WHAT TO PRODUCE =
Locate the word "CROSS" in the material, then show every line that holds it.

DATA EXTRACTS =
>>>>>
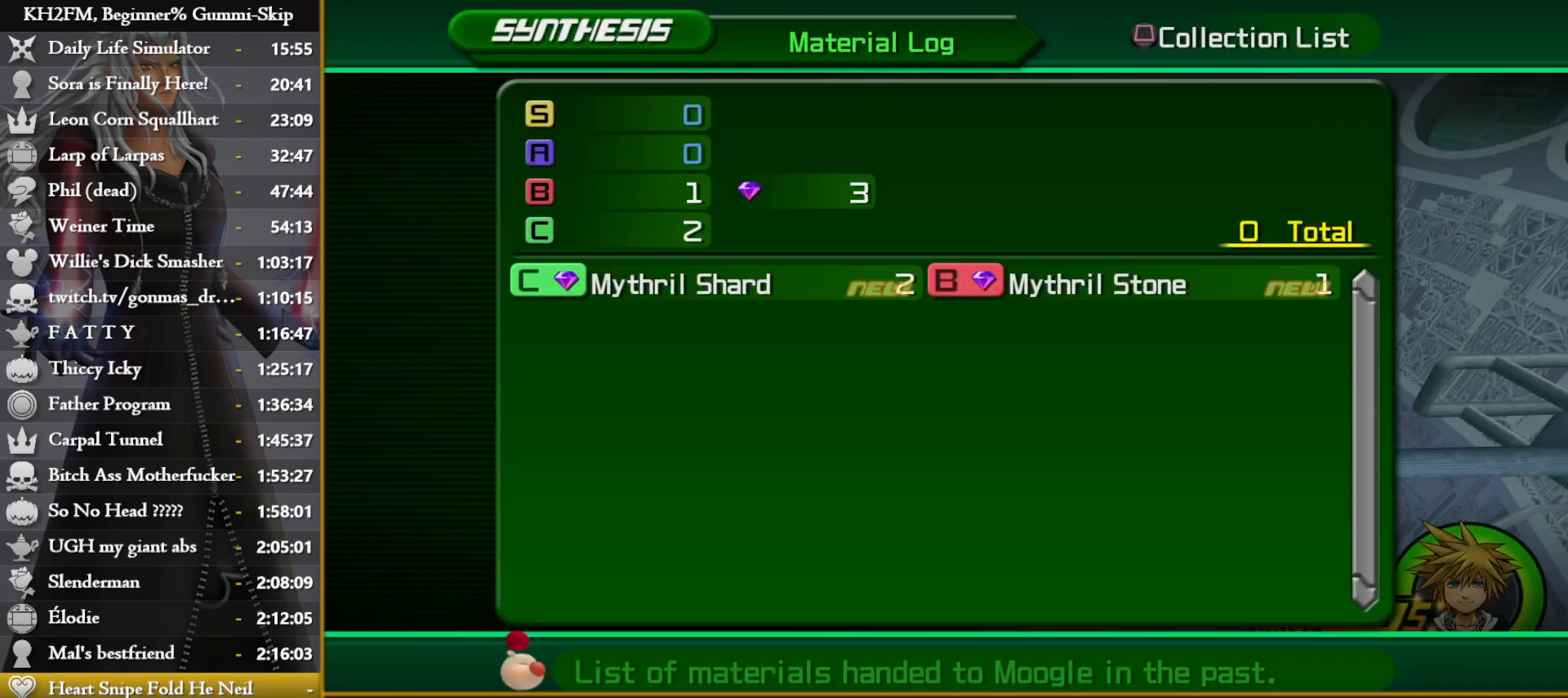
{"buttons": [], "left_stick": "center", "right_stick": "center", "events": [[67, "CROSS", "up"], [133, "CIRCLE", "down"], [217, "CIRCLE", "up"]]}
<<<<<
>>>>>
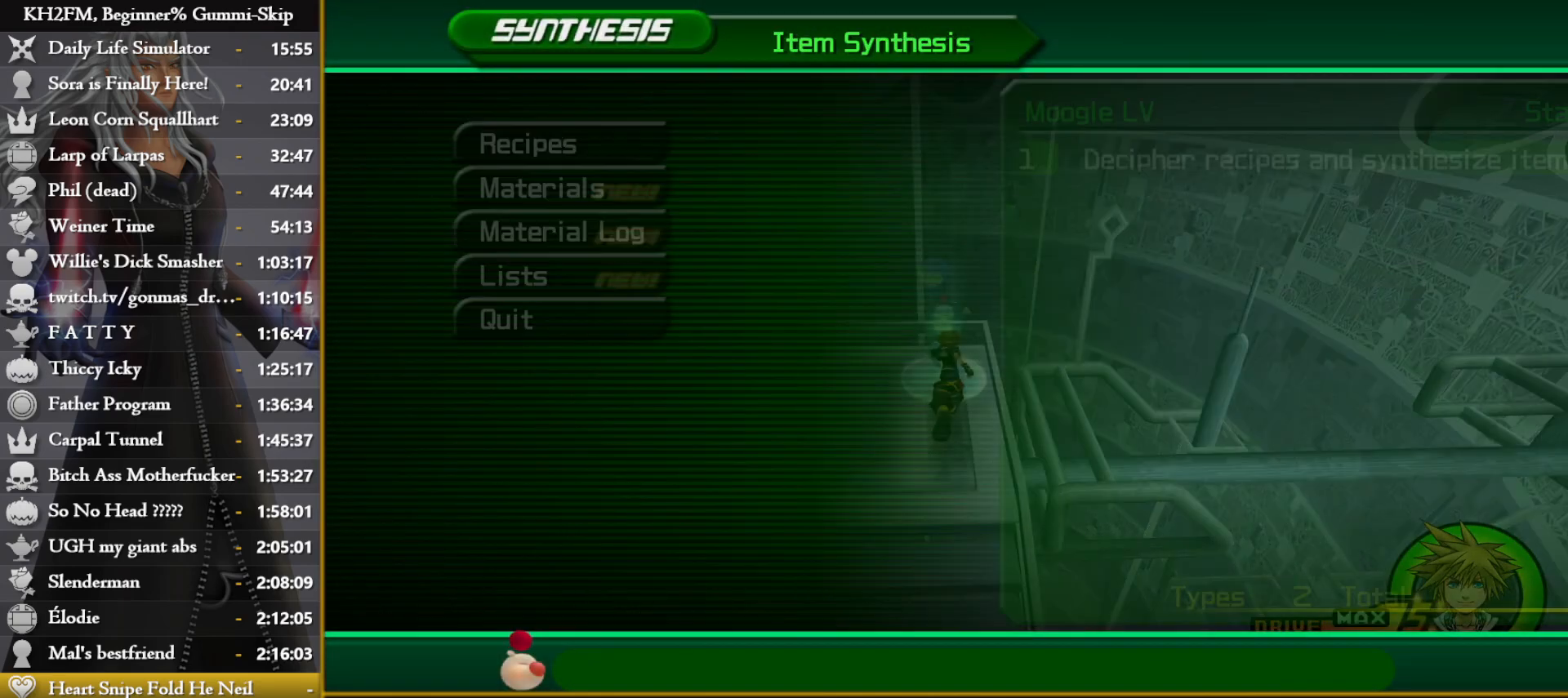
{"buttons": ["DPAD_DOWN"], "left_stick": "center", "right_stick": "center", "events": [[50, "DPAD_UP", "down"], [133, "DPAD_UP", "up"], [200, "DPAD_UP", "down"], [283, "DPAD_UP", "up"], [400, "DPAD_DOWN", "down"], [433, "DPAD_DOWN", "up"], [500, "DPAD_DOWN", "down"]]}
<<<<<
>>>>>
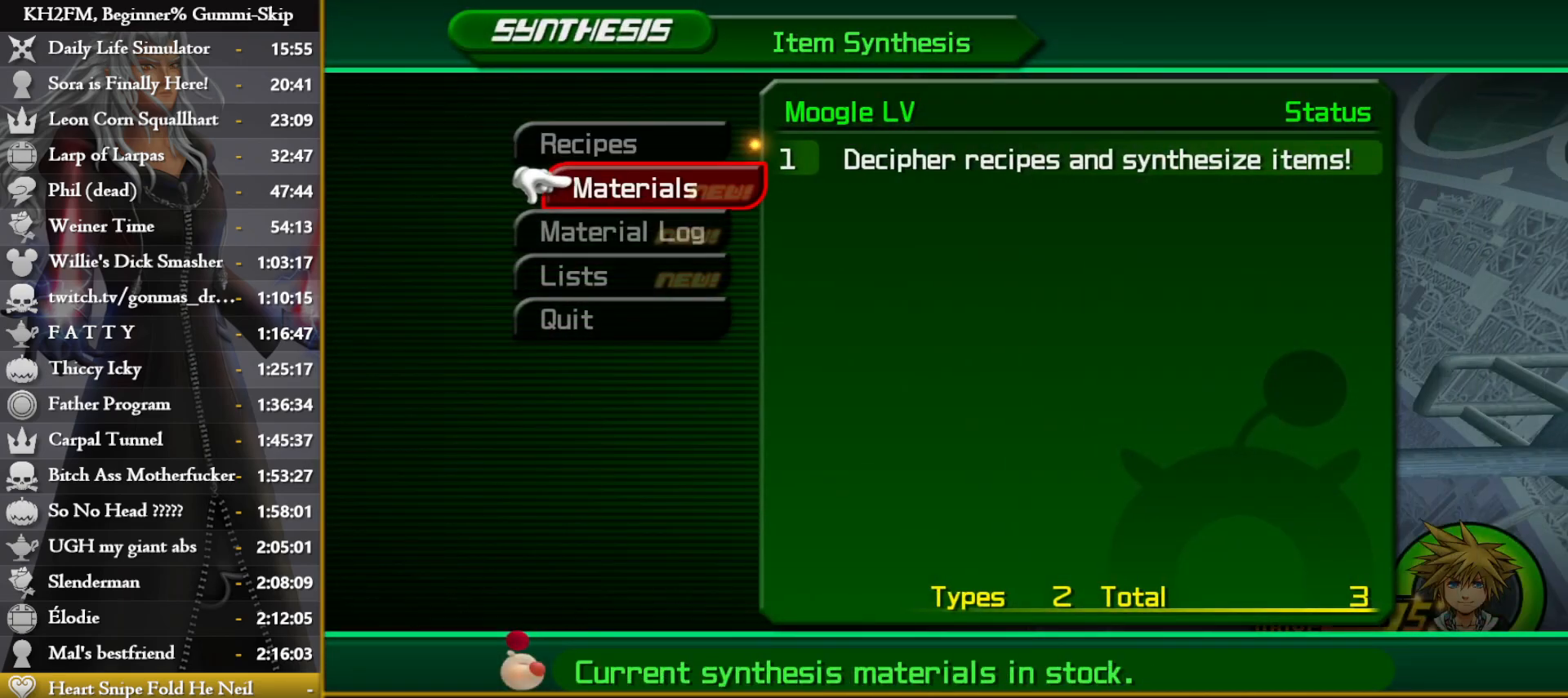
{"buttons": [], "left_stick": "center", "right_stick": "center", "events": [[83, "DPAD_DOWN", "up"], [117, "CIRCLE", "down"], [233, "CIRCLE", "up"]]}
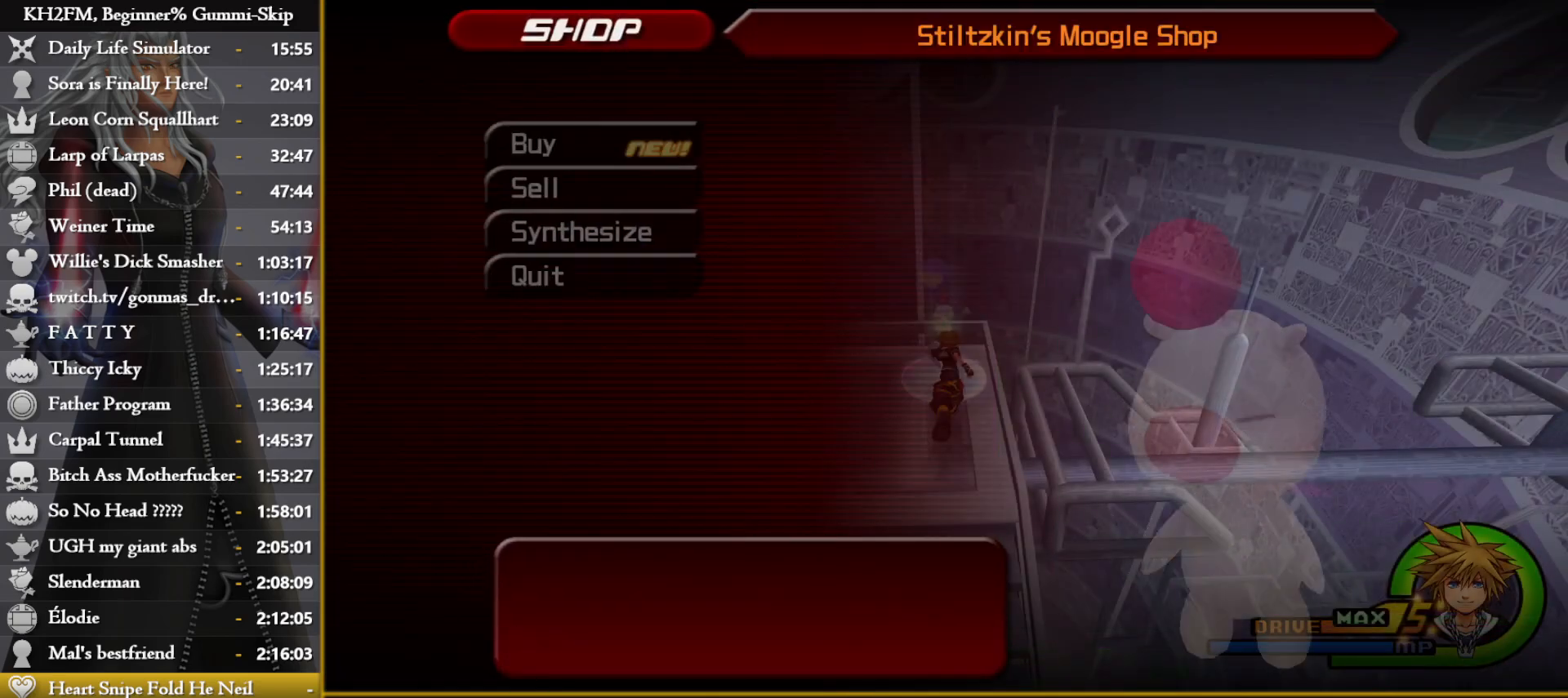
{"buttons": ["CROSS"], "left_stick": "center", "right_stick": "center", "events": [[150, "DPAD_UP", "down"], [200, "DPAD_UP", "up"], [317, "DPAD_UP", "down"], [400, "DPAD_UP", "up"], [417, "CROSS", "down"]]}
<<<<<
ANSWER SECTION =
{"buttons": [], "left_stick": "center", "right_stick": "center", "events": [[67, "CROSS", "up"], [133, "CIRCLE", "down"], [217, "CIRCLE", "up"]]}
{"buttons": ["CROSS"], "left_stick": "center", "right_stick": "center", "events": [[150, "DPAD_UP", "down"], [200, "DPAD_UP", "up"], [317, "DPAD_UP", "down"], [400, "DPAD_UP", "up"], [417, "CROSS", "down"]]}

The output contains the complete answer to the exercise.